Beard Face’s job hunt continued this week. Inspired by a recent trip to the vets (for Charlie, not for himself) the old boy has decided to work with animals. Specifically, he wants to specialise in testicles. The reason for this, he explained enthusiastically is, “I can handle bollocks all day. I can see bollocks, I can feel bollocks, I can taste bollocks, I can talk bollocks, I’d be all about the bollocks baby!” Clearly Beard Face has developed a fascination for animal testicles overnight or he’s suffered a breakdown.

Tuesday

Beard Face has started playing Elder Scrolls V: Skyrim. He clocked up nearly 150 hours on the previous Elder Scrolls game so with any luck he’ll be lost for a similar amount of time with this one. It’s something of a blessing to know that we won’t have to deal with the old boy for the next few weeks. We will, however, have to endure his random outbursts such as “I’ve got an impressive sword,” and “Fire at me one more time and I’ll penetrate you.” I can’t wait.

Charlie wasn’t this cooperative during his visit, I can assure you of that!

Wednesday

Beard Face had a go at yoga today. It didn’t last. After 10 minutes he was in a heap on the floor, presumably unconscious while the yoga mat had decided to manifest itself and complete the session for him. Somehow exercise and Beard Face just don’t mix.

Thursday

Charlie was at the vets today for an operation. He insisted he was laying siege to Grimsby but the truth was he was having some teeth out. It was very quiet not having to listen to Charlie’s strategy meetings for battles that will never take place. When he returned Charlie was eating strange but insisted it was just down to battle fatigue after the successful capture of Grimsby. There was nothing on the local news about the town falling to a feline lunatic so I’m inclined to think Charlie has just been fibbing.

Friday

Charlie has been playing the hero today, talking about his war wounds and his military excellence.
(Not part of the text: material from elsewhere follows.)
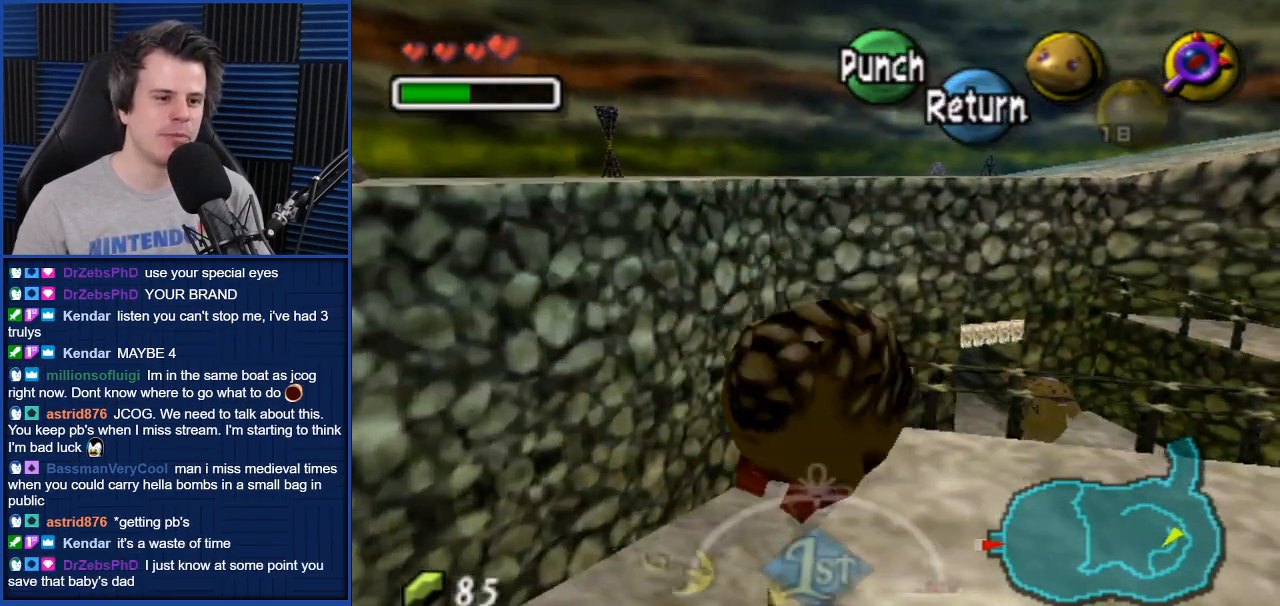
{"buttons": [], "left_stick": "down-right", "right_stick": "center", "events": [[101, "left_stick", "down-right"]]}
Apparently having some dental work done is akin to having a limb blown off in battle but still continuing the fight. I wish Charlie had been injured in battle to be honest, not seriously, but at least his pride could have taken a severe dent. It’s hard to reason with a sadistic maniac though.

Saturday

Beard Face was gleeful today as Barnsley celebrated a rare win with a 2-1 victory over Port Vale. Beard Face spent most of the match trying to figure out where Port Vale was and he only got as far as learning it wasn’t in Yorkshire. It’s actually in Staffordshire but I won’t throw big words like that around. It would only confuse my nitwit of an owner.

Sunday

I must say I enjoyed watching the tennis final today. Andy Murray was beaten 3-1 in sets and took it as well as Charlie did when Buggles spilt Vimto on one of his military maps. Apparently one of Charlie’s legions spent six weeks looking for purple landmarks! Speaking of Buggles, he was transfixed watching the tennis, his solitary eye following the movement of the ball and wondering how it was possible for it to move so fast. He wondered if it had anything to do with being hit by a tennis racquet but concluded that was just a coincidence.